Le faux départ
Notons pour la petite histoire qu’à Ouagadougou (capitale du Burkina Faso), le Roi des Mossi organise tous les vendredis une rencontre pour entretenir la vie du palais. Ce rassemblement hebdomadaire, hautement culturel et solennel est appelé le faux départ du Moro Naba à la recherche de la femme mythique qui est partie à La, le village où elle habite, selon la tradition orale.
Une musique narrative est mise en jeu par les sons saccadés obtenus à l’aide d’un dodo dont la rythmique plante dans la cour royale le décor de l’arrivée du Moro Naba, sur son cheval blanc. Deux autres dodo opérant le même jeu rythmique font office d’acclamation du peuple. Le dernier dodo, soliste, réservé au discours du roi, développe le message conducteur. Entrelacs constitués de sonorités de roulement des baguettes flexibles sur les cordes tendues des arcs musicaux et d’ostinatos rythmiques ternaires étroitement liés au système respiratoire des êtres humains, le discours musical se développe dans un continuum sonore où les césures indiquées par le joueur du dodo soliste marquent la ponctuation du message livré par le roi et font redémarrer l’événementiel sonore. La fin du morceau en decrescendo donne un air de renouvellement à la cérémonie, indiquant son caractère nostalgique et périodique.

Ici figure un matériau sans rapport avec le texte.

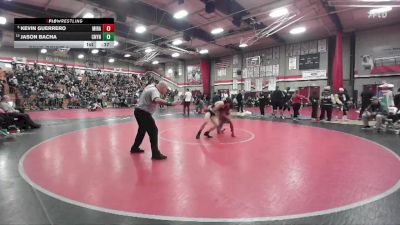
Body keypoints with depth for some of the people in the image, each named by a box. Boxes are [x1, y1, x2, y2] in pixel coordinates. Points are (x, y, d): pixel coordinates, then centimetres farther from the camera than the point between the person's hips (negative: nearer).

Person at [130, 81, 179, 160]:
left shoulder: (151, 86, 8)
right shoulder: (154, 90, -21)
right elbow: (157, 100, -42)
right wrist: (170, 104, -48)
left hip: (139, 111, 11)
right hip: (143, 113, -11)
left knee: (142, 130, 24)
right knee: (153, 131, -9)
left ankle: (135, 148, 39)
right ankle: (155, 154, -7)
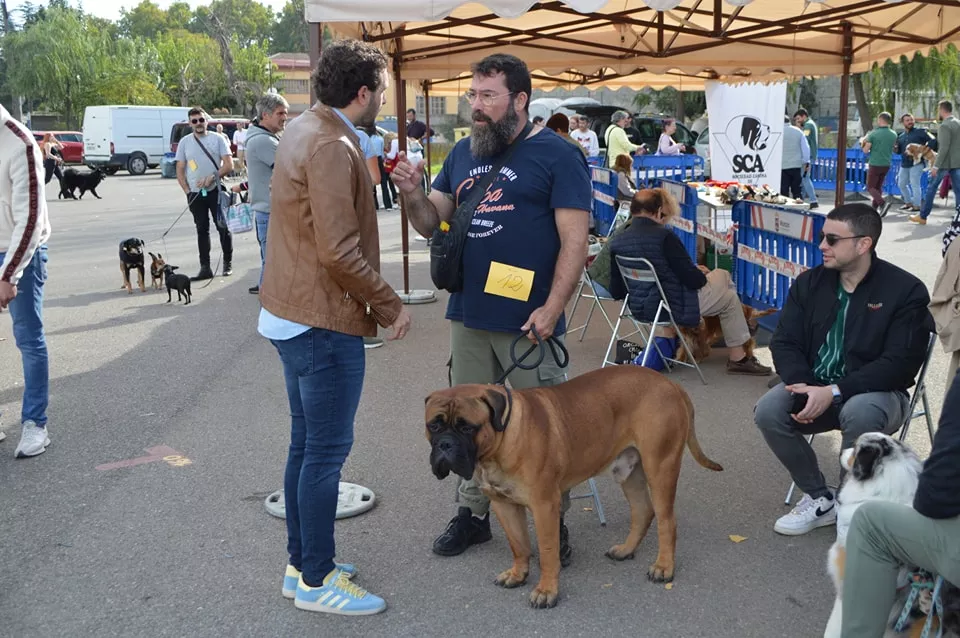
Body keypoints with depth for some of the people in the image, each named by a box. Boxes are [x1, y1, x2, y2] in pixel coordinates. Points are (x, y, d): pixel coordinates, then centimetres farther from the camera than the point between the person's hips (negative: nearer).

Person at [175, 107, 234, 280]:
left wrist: (212, 177, -16)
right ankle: (205, 268, 10)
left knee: (223, 227, -1)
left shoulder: (217, 139, 1)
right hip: (195, 193, 2)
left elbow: (229, 165, -5)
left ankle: (228, 263, 12)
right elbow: (180, 170, 8)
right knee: (202, 230, 7)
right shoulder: (185, 142, 8)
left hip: (216, 190, -2)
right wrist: (187, 192, -2)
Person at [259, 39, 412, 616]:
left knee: (306, 443, 17)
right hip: (324, 322, -10)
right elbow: (340, 252, -24)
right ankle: (317, 581, 12)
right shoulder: (332, 147, -20)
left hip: (293, 313, 10)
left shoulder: (304, 129, 12)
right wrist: (391, 305, -14)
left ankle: (302, 563, 29)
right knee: (327, 451, 0)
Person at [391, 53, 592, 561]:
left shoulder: (557, 156, -7)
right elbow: (433, 224, 14)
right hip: (468, 315, 6)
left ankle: (553, 522, 22)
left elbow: (574, 241, -11)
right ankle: (474, 512, 31)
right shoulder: (463, 152, 12)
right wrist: (413, 194, -6)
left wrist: (552, 307, -19)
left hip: (528, 321, -6)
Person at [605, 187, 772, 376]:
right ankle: (738, 359, 27)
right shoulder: (664, 236, -20)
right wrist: (701, 274, 7)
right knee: (729, 297, 19)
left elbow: (617, 292, 3)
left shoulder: (616, 243, -2)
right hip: (674, 307, -8)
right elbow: (692, 280, -19)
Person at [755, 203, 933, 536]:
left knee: (859, 413, -38)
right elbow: (785, 343, 0)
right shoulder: (809, 282, 2)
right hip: (814, 386, 4)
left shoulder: (905, 290, -12)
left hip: (876, 393, -4)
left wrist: (834, 392, -27)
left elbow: (901, 363, -18)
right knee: (768, 411, -23)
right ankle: (820, 500, -3)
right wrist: (804, 388, -21)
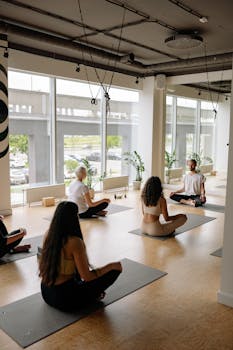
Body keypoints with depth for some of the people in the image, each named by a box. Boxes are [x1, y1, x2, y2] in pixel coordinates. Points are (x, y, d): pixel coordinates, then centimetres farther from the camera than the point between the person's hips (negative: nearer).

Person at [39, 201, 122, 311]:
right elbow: (87, 277, -19)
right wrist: (111, 266, -6)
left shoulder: (49, 235, -3)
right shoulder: (75, 242, -24)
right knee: (114, 270, -3)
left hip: (46, 293, 7)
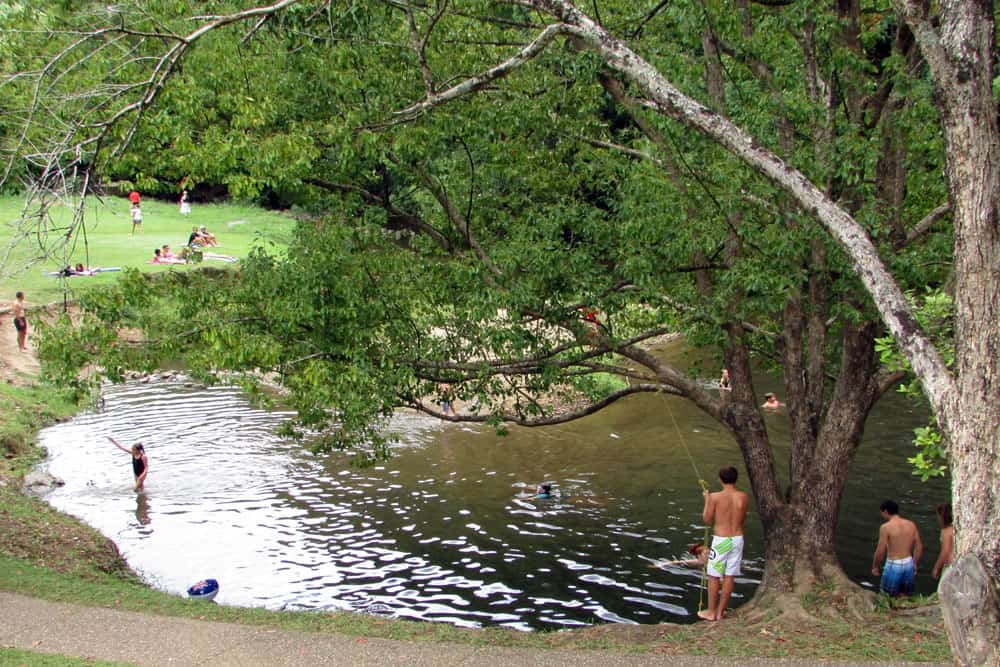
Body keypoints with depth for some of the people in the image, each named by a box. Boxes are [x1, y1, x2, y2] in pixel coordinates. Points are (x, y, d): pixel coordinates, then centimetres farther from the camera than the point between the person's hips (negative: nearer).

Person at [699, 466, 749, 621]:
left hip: (721, 540, -3)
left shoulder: (715, 497, -13)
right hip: (737, 538, 4)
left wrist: (707, 500, 7)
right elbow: (742, 519, 11)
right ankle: (720, 611, 18)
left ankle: (711, 612, 14)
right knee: (730, 576, 10)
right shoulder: (744, 497, -3)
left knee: (714, 576, 8)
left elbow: (707, 519, -5)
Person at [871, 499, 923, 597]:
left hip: (893, 565, -5)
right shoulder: (911, 525, 3)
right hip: (909, 564, 5)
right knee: (905, 596, 18)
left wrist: (874, 566, 2)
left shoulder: (886, 527, -13)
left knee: (887, 596, 7)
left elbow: (881, 551, -13)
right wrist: (914, 564, 18)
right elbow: (919, 547, 6)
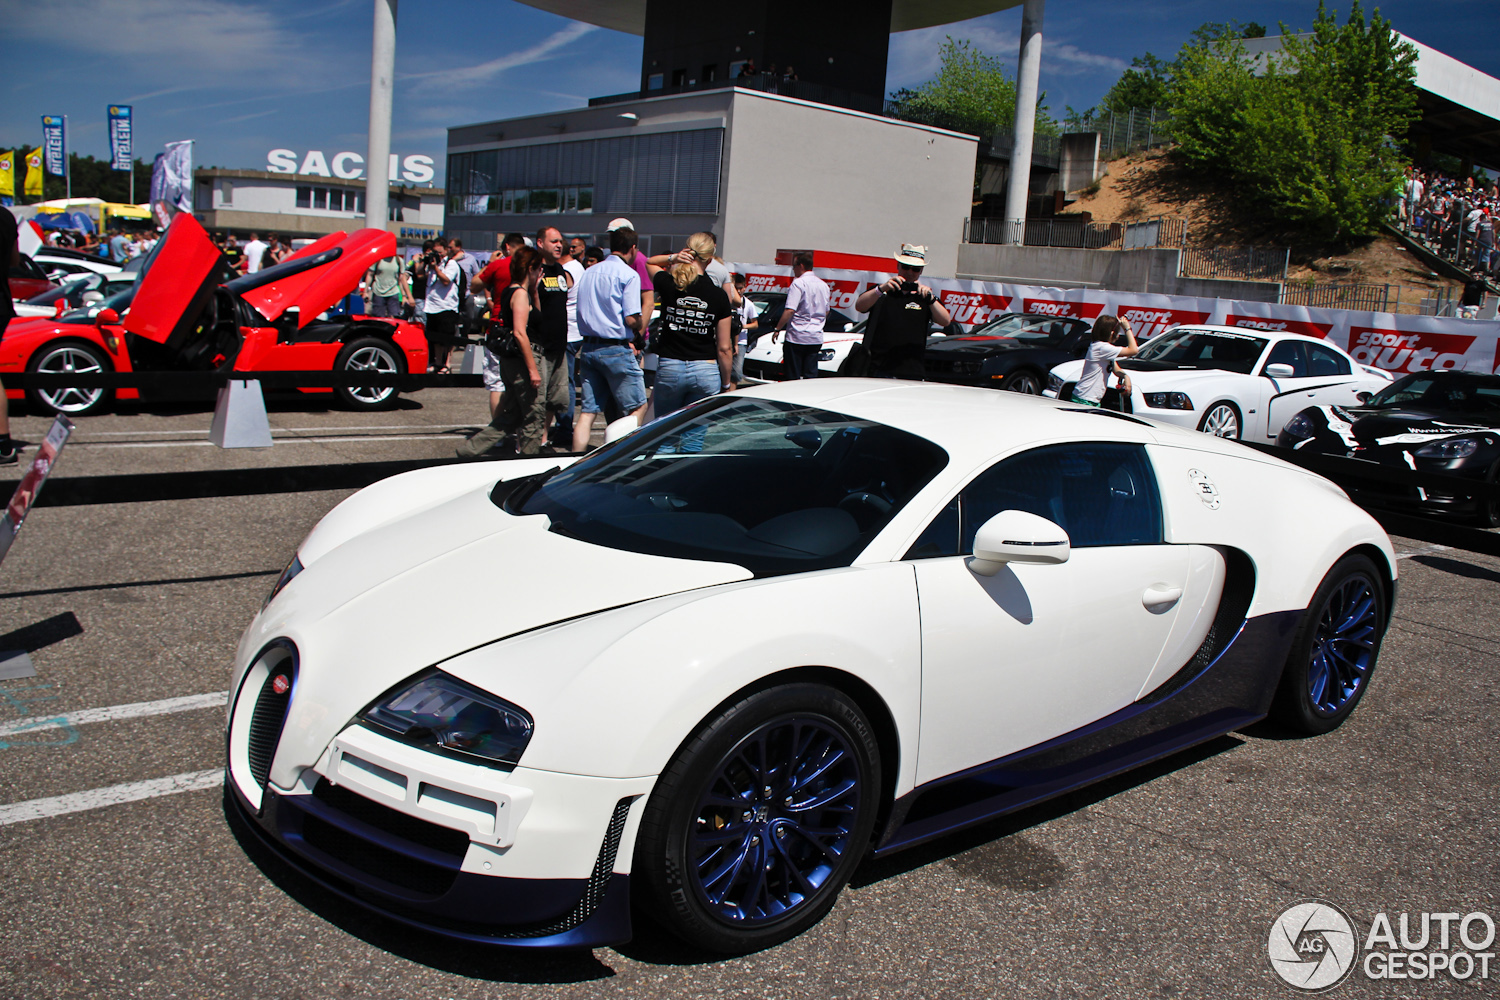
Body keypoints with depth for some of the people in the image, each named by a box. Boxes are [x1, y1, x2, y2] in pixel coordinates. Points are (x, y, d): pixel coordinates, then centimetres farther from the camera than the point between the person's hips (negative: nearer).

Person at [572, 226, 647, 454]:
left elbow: (582, 314, 16)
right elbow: (631, 319, -16)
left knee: (588, 411, 7)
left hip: (588, 347, 7)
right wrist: (640, 326, 7)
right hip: (616, 350, -6)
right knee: (638, 407, 7)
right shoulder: (629, 274, -8)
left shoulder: (589, 272, 13)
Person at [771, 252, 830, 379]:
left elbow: (790, 311, -18)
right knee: (811, 376, 8)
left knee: (793, 377, -1)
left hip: (797, 337, -7)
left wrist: (777, 329, -10)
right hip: (816, 338, 7)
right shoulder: (823, 285, 12)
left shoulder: (798, 283, -11)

Cette musique mythique et emblématique a été magistralement exécutée, en 2000 à Beijing lors du banquet offert par les autorités chinoises pour clore le « Colloque sur les Echanges Culturels Sino-Africains au Nouveau siècle ». A cet important évènement international, l’occasion a été offerte aux participants de diverses contrées de l’Afrique et aux partenaires chinois de découvrir et d’apprécier presqu’à l’unanimité, ce volet du riche et inépuisable patrimoine culturel du Burkina et de l’Afrique.
On n’a pas toujours le privilège de déguster à un tel délice musical. On est en droit d’en redemander.